3. Flexibel werk is een opstap naar een vaste baan
Dat geldt alleen voor een minderheid. De kans om door te stromen naar een vast contract is de afgelopen jaren juist veel kleiner geworden, concludeert het CPB. Van de flexwerkers in 2006 had 30 procent na een jaar een vaste baan gevonden, in 2013 maar 18 procent. Andersom hebben meer flexwerkers na twee jaar nog altijd een flexibele baan – of helemaal geen werk. Van de flexwerkers in 2013 had 58 procent na twee jaar nog steeds een flexcontract en was 18 procent werkloos. De kansen om door te stromen naar een vaste baan zijn ook ongelijk verdeeld. Mannen, laagopgeleiden en mensen met een buitenlandse achtergrond hebben meer kans om langdurig (meer dan drie jaar) met flexibele contracten te blijven werken. Kampioen langdurig flexwerk zijn jongeren, die als starters op de arbeidsmarkt vaak met flexwerk beginnen.
4. De globalisering en conjunctuur dwingen tot flexwerk
De productie in lage lonenlanden en de grillige economische omstandigheden vragen om een goedkoop personeelsbestand dat snel kan groeien en krimpen, zeggen veel werkgevers. Met andere woorden: om flexwerkers. Vooral in exportsectoren is er inderdaad een verband tussen globalisering en de toename van flexwerkers, heeft het CPB geanalyseerd. Als het aandeel export op de omzet in een sector 1 procent stijgt, neemt het aantal flexwerkers 0,17 procent toe. Economische schommelingen hebben geen duidelijk verband met de groei van flexwerkers. De conjunctuur op zich is geen oorzaak van de toename. De conjunctuur lijkt hooguit van invloed op het groeitempo van flexwerk en het type contracten dat toeneemt.

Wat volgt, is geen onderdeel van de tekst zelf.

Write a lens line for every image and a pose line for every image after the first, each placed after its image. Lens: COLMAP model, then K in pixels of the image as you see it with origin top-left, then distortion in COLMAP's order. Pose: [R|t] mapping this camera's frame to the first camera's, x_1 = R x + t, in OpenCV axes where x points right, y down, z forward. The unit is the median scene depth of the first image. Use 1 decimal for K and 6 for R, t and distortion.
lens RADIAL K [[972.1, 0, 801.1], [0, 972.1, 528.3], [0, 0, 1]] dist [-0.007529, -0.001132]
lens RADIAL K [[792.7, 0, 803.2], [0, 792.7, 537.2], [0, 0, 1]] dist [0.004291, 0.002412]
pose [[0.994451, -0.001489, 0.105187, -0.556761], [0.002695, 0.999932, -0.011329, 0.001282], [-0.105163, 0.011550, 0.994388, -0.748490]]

Tussen 2003 en 2015 zijn vooral „de meest flexibele en onzekere typen flexibele contracten” toegenomen, volgens het CPB. Vorig jaar had de helft van alle flexwerkers een oproep- of invalcontract of een contract zonder vaste uren. Het CPB ziet overigens geen statistisch verband tussen de globalisering en conjunctuur en de groei van zzp’ers.

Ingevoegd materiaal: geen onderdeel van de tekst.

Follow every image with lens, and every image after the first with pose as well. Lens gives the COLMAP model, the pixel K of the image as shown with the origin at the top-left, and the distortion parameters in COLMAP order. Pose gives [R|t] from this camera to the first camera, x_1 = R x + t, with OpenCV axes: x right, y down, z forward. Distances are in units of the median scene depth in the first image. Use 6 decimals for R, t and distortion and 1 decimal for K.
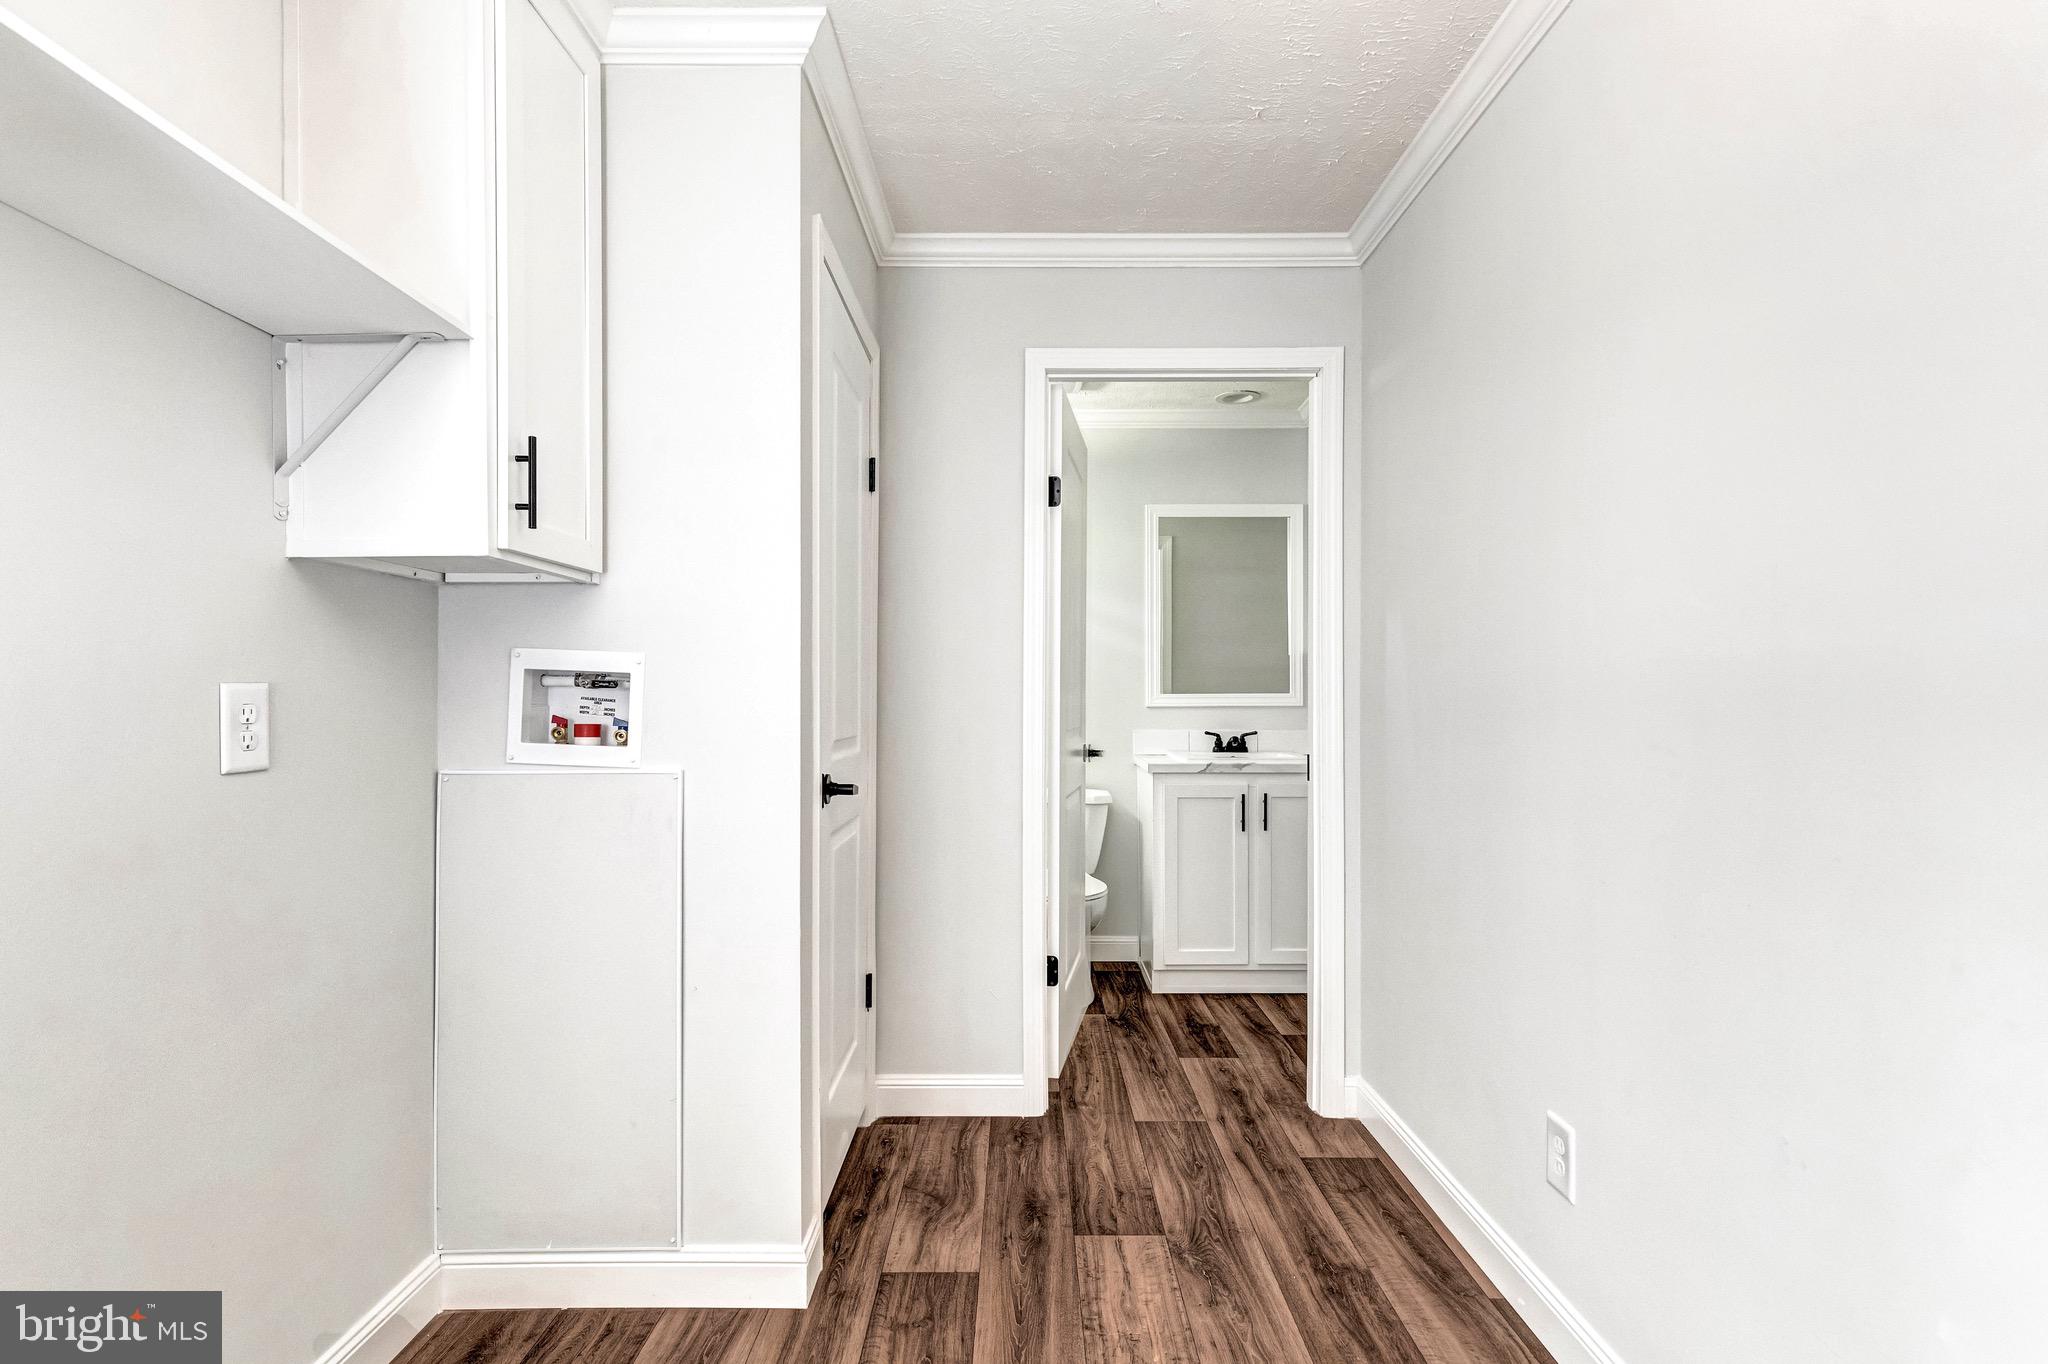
lens RADIAL K [[978.3, 0, 1026.9], [0, 978.3, 699.6], [0, 0, 1]] dist [0.001926, 0.000194]
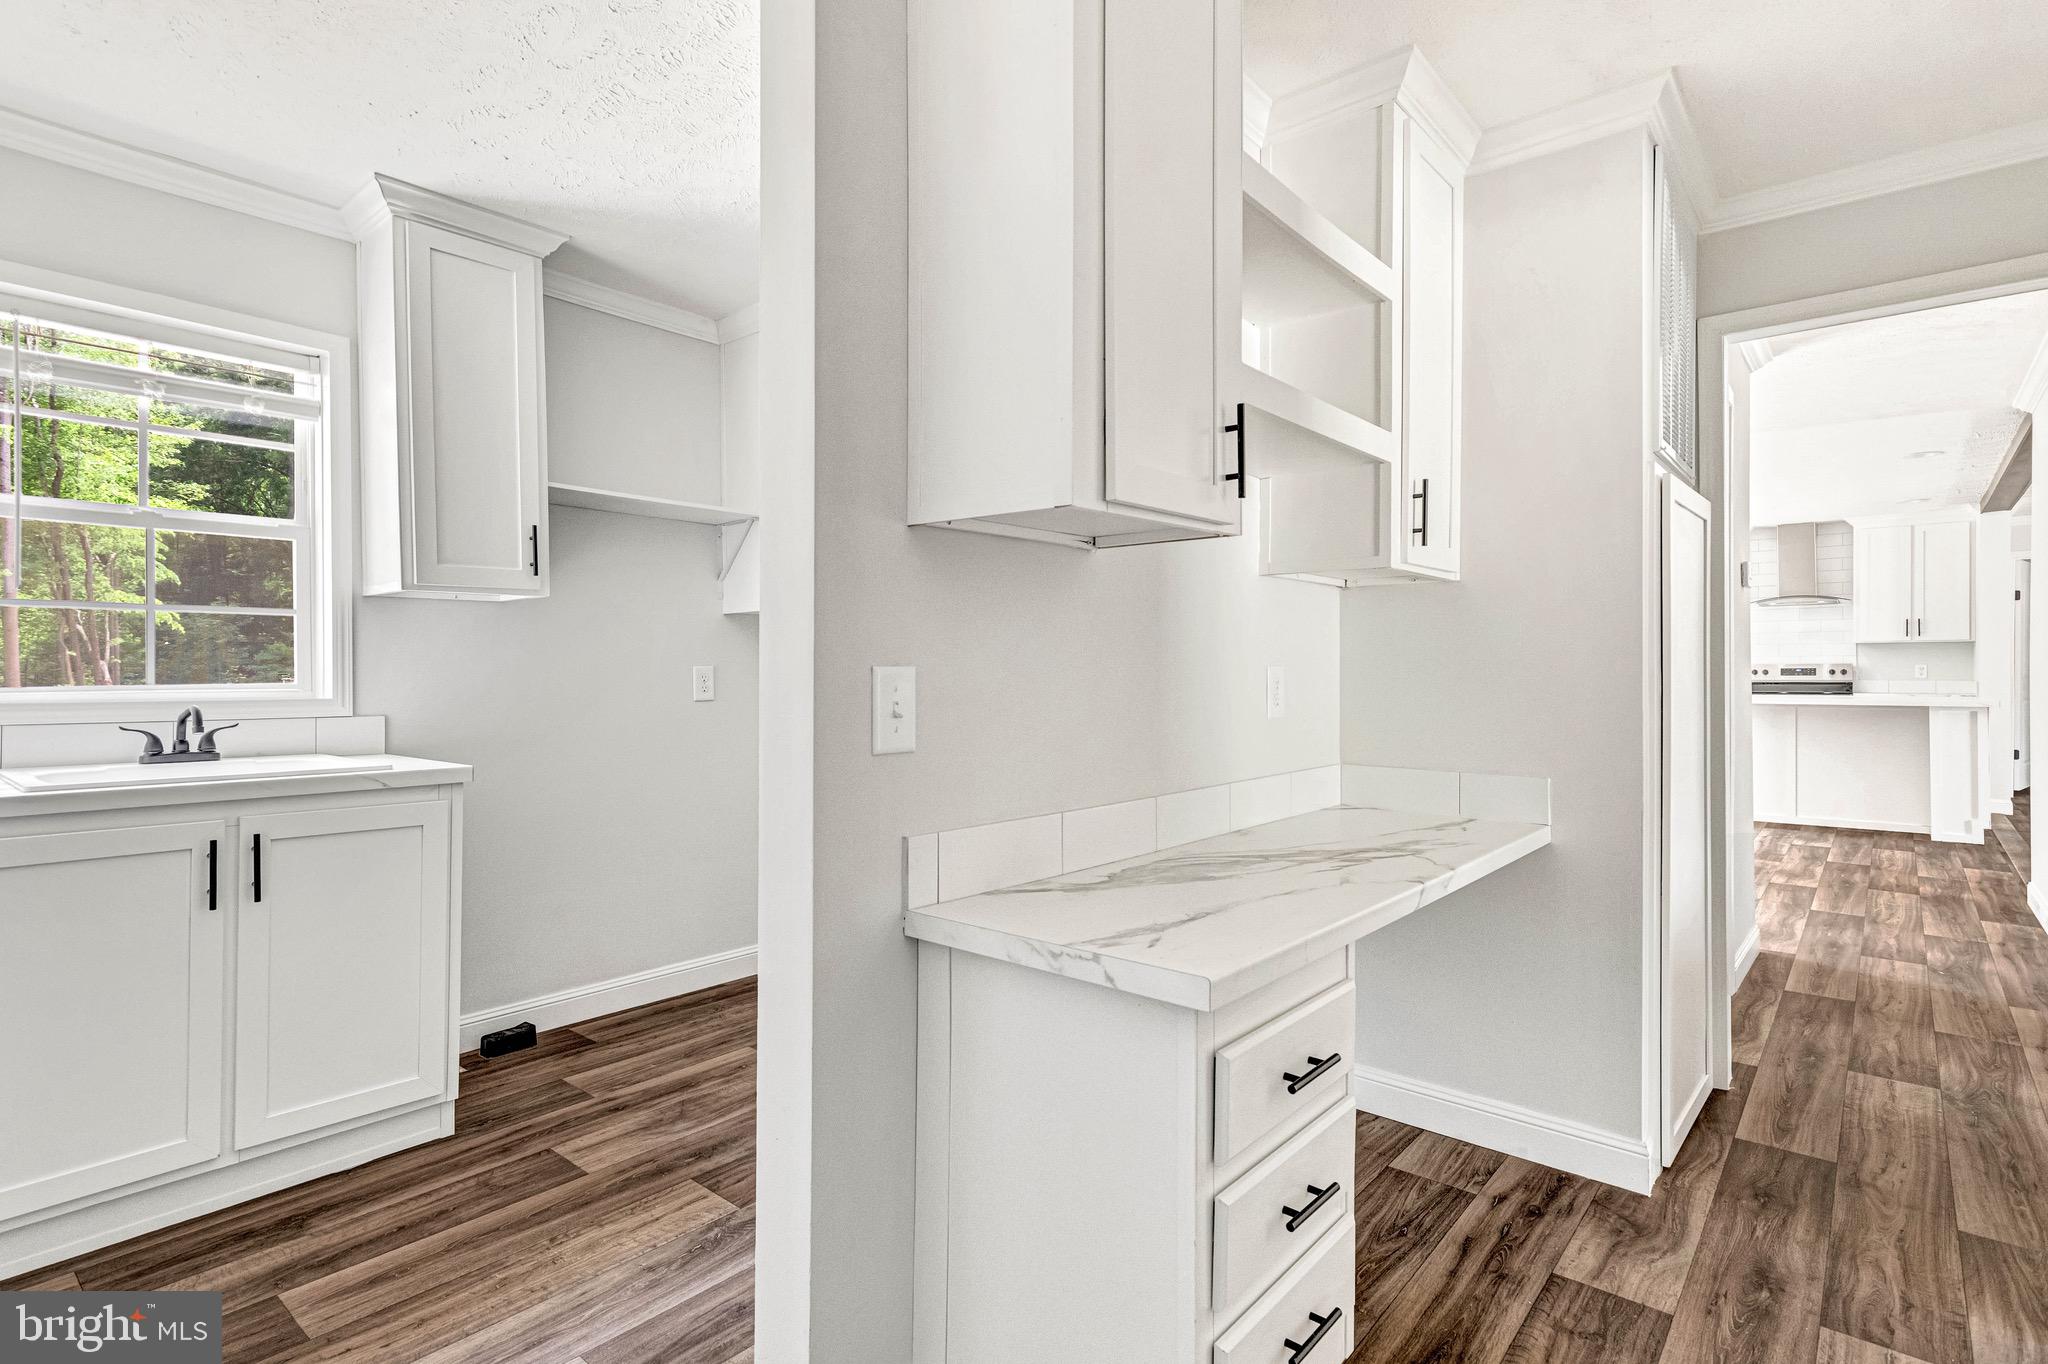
lens RADIAL K [[1026.6, 0, 1024.0], [0, 1026.6, 682.0], [0, 0, 1]] dist [0.017098, -0.001011]
pose [[0.753829, 0.005205, -0.657050, 1.106002], [0.003488, 0.999923, 0.011922, -0.002496], [0.657061, -0.011279, 0.753753, -0.325283]]
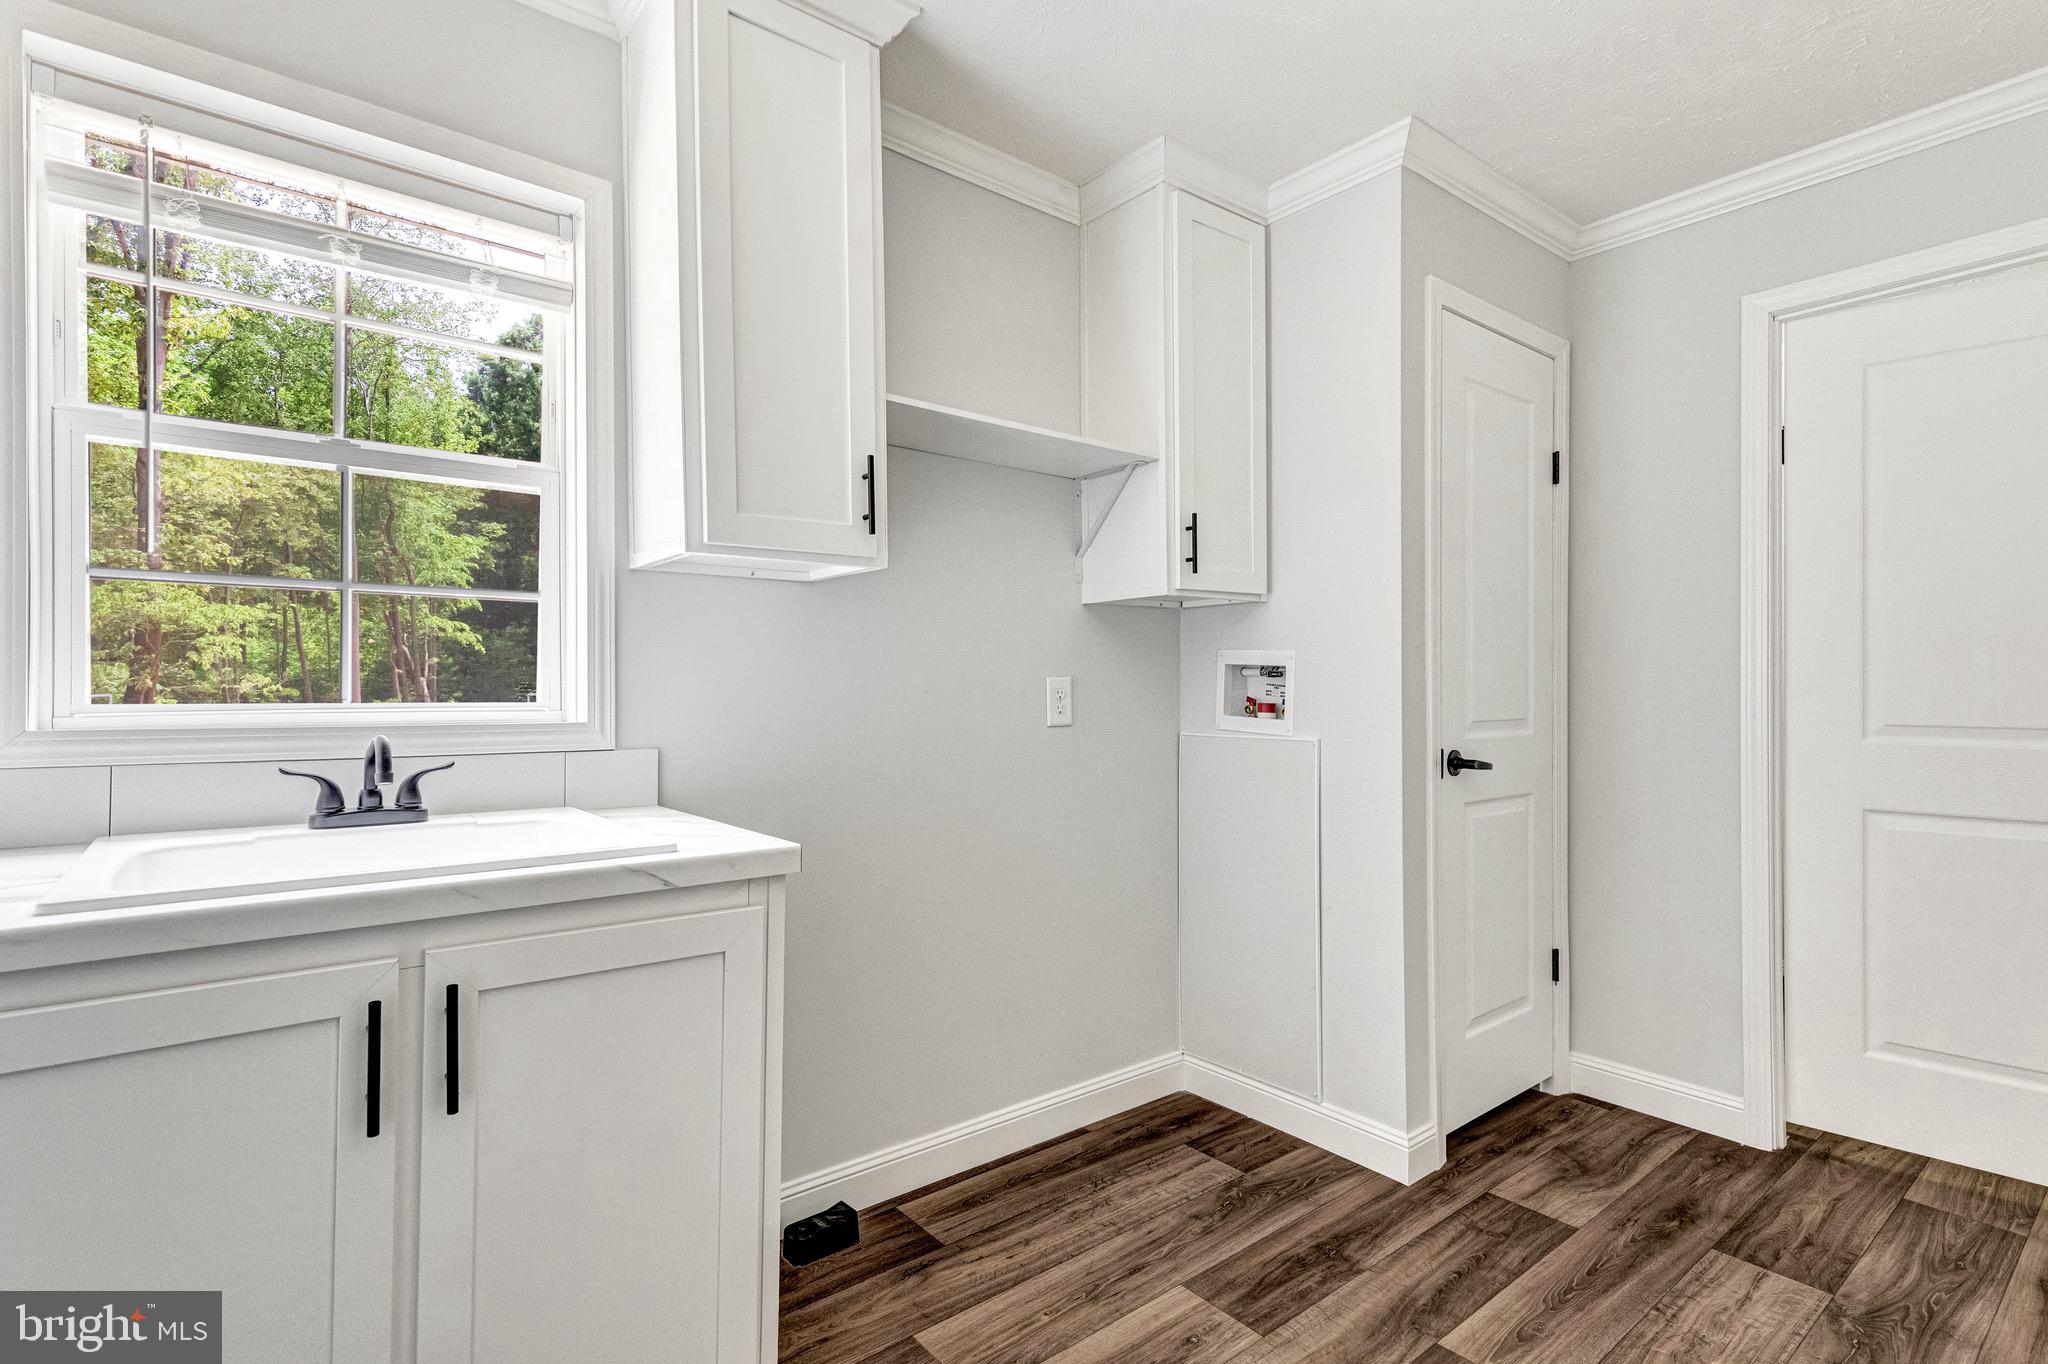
lens RADIAL K [[982.6, 0, 1019.8], [0, 982.6, 688.0], [0, 0, 1]] dist [0.005184, -0.000342]
pose [[0.618613, -0.000480, -0.785696, 0.405003], [0.001727, 0.999998, 0.000748, 0.001822], [0.785694, -0.001819, 0.618613, -0.124329]]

5. Als bedrijven niet flexibiliseren, wint de concurrentie
De belangrijkste verklaring voor de groei van flexwerk is beperking van de kosten en risico’s door werkgevers, zegt het CPB. Flexwerkers (en zzp’ers) zijn vaak goedkoper en je zit er niet zo lang aan vast als ze ziek worden of als het slechter gaat met de zaak. „Leergedrag” of kopieergedrag kan hierbij een rol spelen, volgens het CPB: „Wanneer werkgevers zien dat concurrenten kostenvoordeel behalen door handiger gebruik te maken van mogelijkheden om kosten en risico’s te vermijden, dan gaan ze dat nadoen”, staat in een van de rapporten. Zeker in markten met veel concurrentie door de lage lonen-productie, de open grenzen in Europa, meer toezicht en overheidsaanbestedingen, is te verwachten dat bedrijven meer op flexwerk overstappen en elkaar na-apen. „Ook maatschappelijke acceptatie - mijn concurrent gebruikt veel flexibele arbeid, dus is het geaccepteerd dat ik het ook doe – kan hierbij een rol spelen”, schrijven de onderzoekers.